------ Data listing ------

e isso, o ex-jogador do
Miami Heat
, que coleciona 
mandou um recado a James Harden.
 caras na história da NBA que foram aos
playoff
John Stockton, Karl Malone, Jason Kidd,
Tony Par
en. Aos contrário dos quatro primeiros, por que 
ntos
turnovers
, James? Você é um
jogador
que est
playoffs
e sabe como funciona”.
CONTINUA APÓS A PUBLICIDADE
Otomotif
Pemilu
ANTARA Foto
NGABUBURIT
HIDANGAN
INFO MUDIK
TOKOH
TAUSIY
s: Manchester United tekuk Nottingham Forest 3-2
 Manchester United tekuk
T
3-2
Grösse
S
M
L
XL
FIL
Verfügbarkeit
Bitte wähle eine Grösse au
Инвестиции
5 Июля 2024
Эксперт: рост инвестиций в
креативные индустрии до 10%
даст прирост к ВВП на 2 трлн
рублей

------
------ Data listing ------

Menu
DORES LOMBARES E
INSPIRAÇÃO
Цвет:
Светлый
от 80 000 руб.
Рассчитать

------

Task directions: Please return all lines from the records that hold the word "Manchester".

Answer space:
s: Manchester United tekuk Nottingham Forest 3-2
 Manchester United tekuk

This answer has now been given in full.